* [Saved data entries]
BEGIN
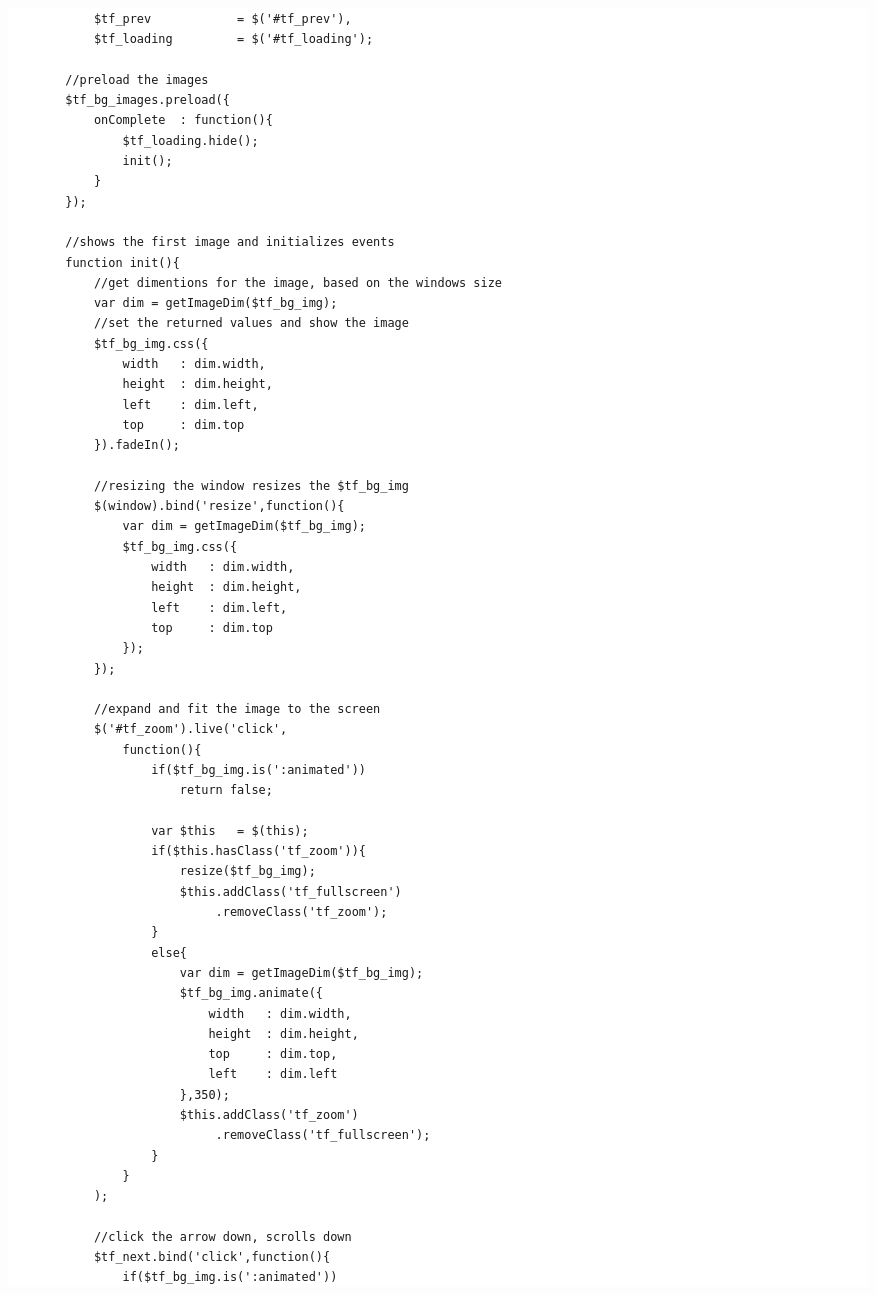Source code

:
 ```
            $tf_prev            = $('#tf_prev'),
            $tf_loading         = $('#tf_loading');

        //preload the images                
        $tf_bg_images.preload({
            onComplete  : function(){
                $tf_loading.hide();
                init();
            }
        });

        //shows the first image and initializes events
        function init(){
            //get dimentions for the image, based on the windows size
            var dim = getImageDim($tf_bg_img);
            //set the returned values and show the image
            $tf_bg_img.css({
                width   : dim.width,
                height  : dim.height,
                left    : dim.left,
                top     : dim.top
            }).fadeIn();

            //resizing the window resizes the $tf_bg_img
            $(window).bind('resize',function(){
                var dim = getImageDim($tf_bg_img);
                $tf_bg_img.css({
                    width   : dim.width,
                    height  : dim.height,
                    left    : dim.left,
                    top     : dim.top
                });
            });

            //expand and fit the image to the screen
            $('#tf_zoom').live('click',
                function(){
                    if($tf_bg_img.is(':animated'))
                        return false;

                    var $this   = $(this);
                    if($this.hasClass('tf_zoom')){
                        resize($tf_bg_img);
                        $this.addClass('tf_fullscreen')
                             .removeClass('tf_zoom');
                    }
                    else{
                        var dim = getImageDim($tf_bg_img);
                        $tf_bg_img.animate({
                            width   : dim.width,
                            height  : dim.height,
                            top     : dim.top,
                            left    : dim.left
                        },350);
                        $this.addClass('tf_zoom')
                             .removeClass('tf_fullscreen'); 
                    }
                }
            );

            //click the arrow down, scrolls down
            $tf_next.bind('click',function(){
                if($tf_bg_img.is(':animated'))
```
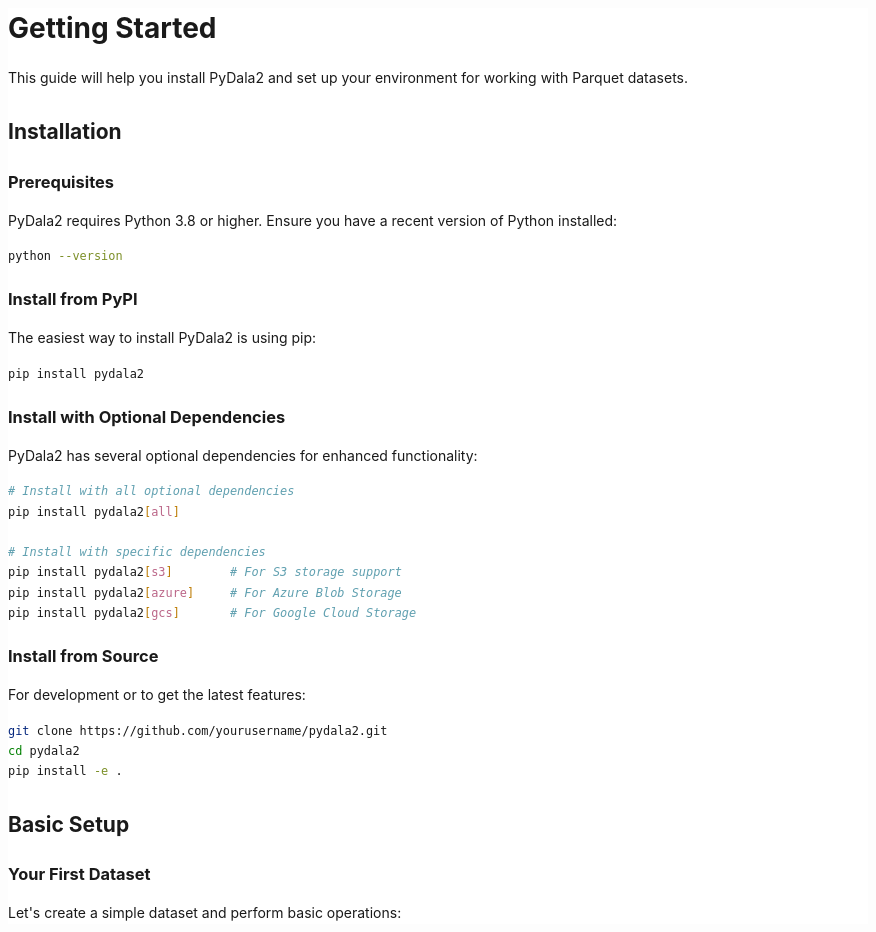 # Getting Started

This guide will help you install PyDala2 and set up your environment for working with Parquet datasets.

## Installation

### Prerequisites

PyDala2 requires Python 3.8 or higher. Ensure you have a recent version of Python installed:

```bash
python --version
```

### Install from PyPI

The easiest way to install PyDala2 is using pip:

```bash
pip install pydala2
```

### Install with Optional Dependencies

PyDala2 has several optional dependencies for enhanced functionality:

```bash
# Install with all optional dependencies
pip install pydala2[all]

# Install with specific dependencies
pip install pydala2[s3]        # For S3 storage support
pip install pydala2[azure]     # For Azure Blob Storage
pip install pydala2[gcs]       # For Google Cloud Storage
```

### Install from Source

For development or to get the latest features:

```bash
git clone https://github.com/yourusername/pydala2.git
cd pydala2
pip install -e .
```

## Basic Setup

### Your First Dataset

Let's create a simple dataset and perform basic operations:
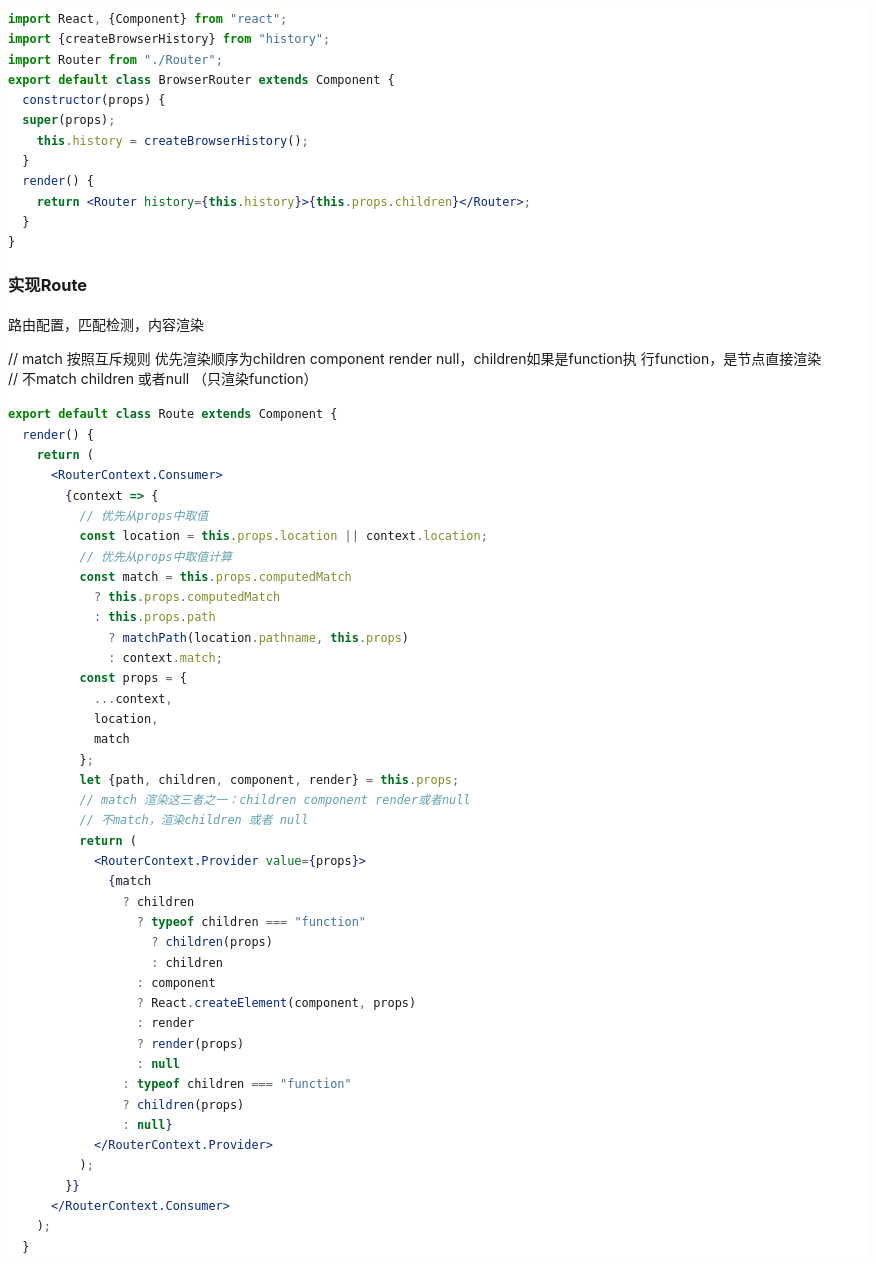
 ```jsx
import React, {Component} from "react";
import {createBrowserHistory} from "history";
import Router from "./Router";
export default class BrowserRouter extends Component {
  constructor(props) {
  super(props);
    this.history = createBrowserHistory();
  }
  render() {
    return <Router history={this.history}>{this.props.children}</Router>;
  }
}
```

### 实现Route
路由配置，匹配检测，内容渲染

// match 按照互斥规则 优先渲染顺序为children component render null，children如果是function执
⾏function，是节点直接渲染  
// 不match children 或者null （只渲染function）
```jsx
export default class Route extends Component {
  render() {
    return (
      <RouterContext.Consumer>
        {context => {
          // 优先从props中取值
          const location = this.props.location || context.location;
          // 优先从props中取值计算
          const match = this.props.computedMatch
            ? this.props.computedMatch
            : this.props.path
              ? matchPath(location.pathname, this.props)
              : context.match;
          const props = {
            ...context,
            location,
            match
          };
          let {path, children, component, render} = this.props;
          // match 渲染这三者之⼀：children component render或者null
          // 不match，渲染children 或者 null
          return (
            <RouterContext.Provider value={props}>
              {match
                ? children
                  ? typeof children === "function"
                    ? children(props)
                    : children
                  : component
                  ? React.createElement(component, props)
                  : render
                  ? render(props)
                  : null
                : typeof children === "function"
                ? children(props)
                : null}
            </RouterContext.Provider>
          );
        }}
      </RouterContext.Consumer>
    );
  }
```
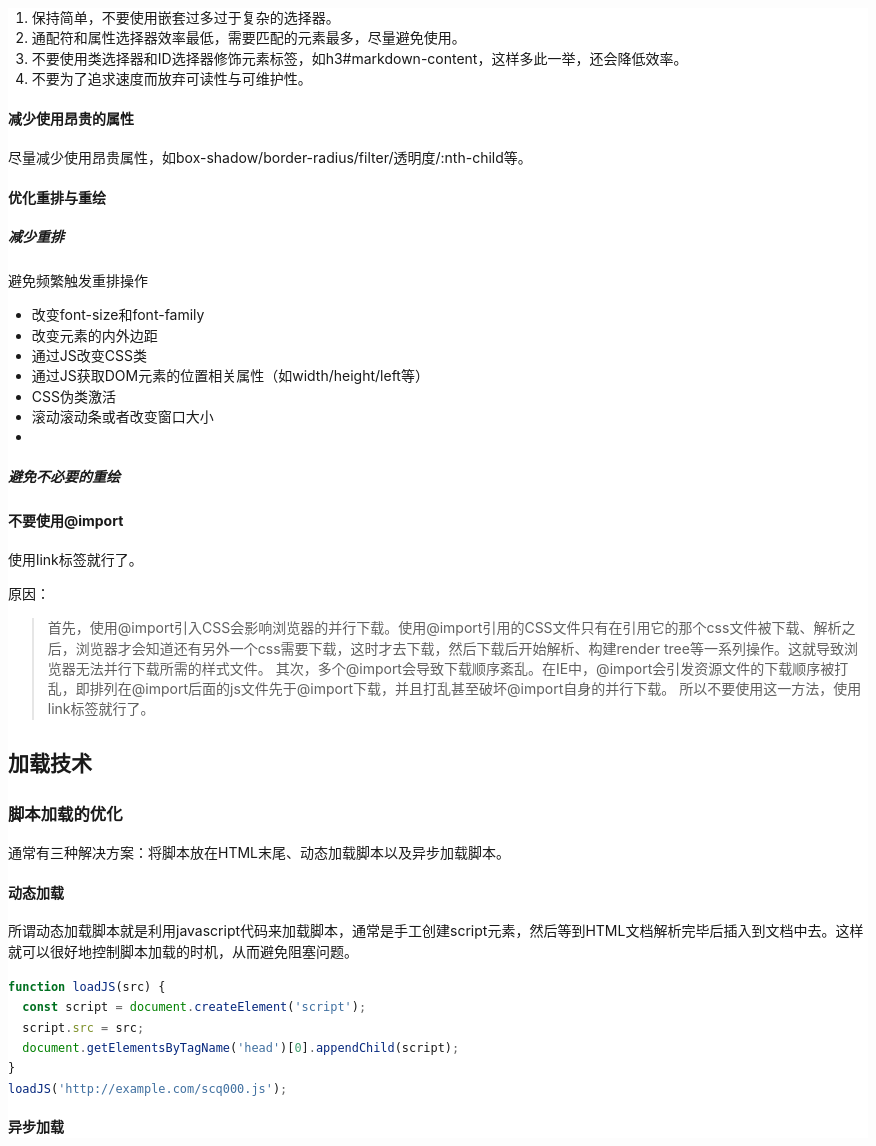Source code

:1. 保持简单，不要使用嵌套过多过于复杂的选择器。
2. 通配符和属性选择器效率最低，需要匹配的元素最多，尽量避免使用。
3. 不要使用类选择器和ID选择器修饰元素标签，如h3#markdown-content，这样多此一举，还会降低效率。
4. 不要为了追求速度而放弃可读性与可维护性。

#### 减少使用昂贵的属性

尽量减少使用昂贵属性，如box-shadow/border-radius/filter/透明度/:nth-child等。

#### 优化重排与重绘

##### 减少重排

避免频繁触发重排操作
* 改变font-size和font-family
* 改变元素的内外边距
* 通过JS改变CSS类
* 通过JS获取DOM元素的位置相关属性（如width/height/left等）
* CSS伪类激活
* 滚动滚动条或者改变窗口大小
* 
##### 避免不必要的重绘

#### 不要使用@import

使用link标签就行了。

原因：
> 首先，使用@import引入CSS会影响浏览器的并行下载。使用@import引用的CSS文件只有在引用它的那个css文件被下载、解析之后，浏览器才会知道还有另外一个css需要下载，这时才去下载，然后下载后开始解析、构建render tree等一系列操作。这就导致浏览器无法并行下载所需的样式文件。
其次，多个@import会导致下载顺序紊乱。在IE中，@import会引发资源文件的下载顺序被打乱，即排列在@import后面的js文件先于@import下载，并且打乱甚至破坏@import自身的并行下载。
所以不要使用这一方法，使用link标签就行了。

## 加载技术

### 脚本加载的优化

通常有三种解决方案：将脚本放在HTML末尾、动态加载脚本以及异步加载脚本。

#### 动态加载

所谓动态加载脚本就是利用javascript代码来加载脚本，通常是手工创建script元素，然后等到HTML文档解析完毕后插入到文档中去。这样就可以很好地控制脚本加载的时机，从而避免阻塞问题。

```javascript
function loadJS(src) {
  const script = document.createElement('script');
  script.src = src;
  document.getElementsByTagName('head')[0].appendChild(script);
}
loadJS('http://example.com/scq000.js');
```

#### 异步加载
END
* [Action item]
Report every line of the data above that contains the string "click" by copying it in full.

* [Solution for this exercise]
            $('#tf_zoom').live('click',
            //click the arrow down, scrolls down
            $tf_next.bind('click',function(){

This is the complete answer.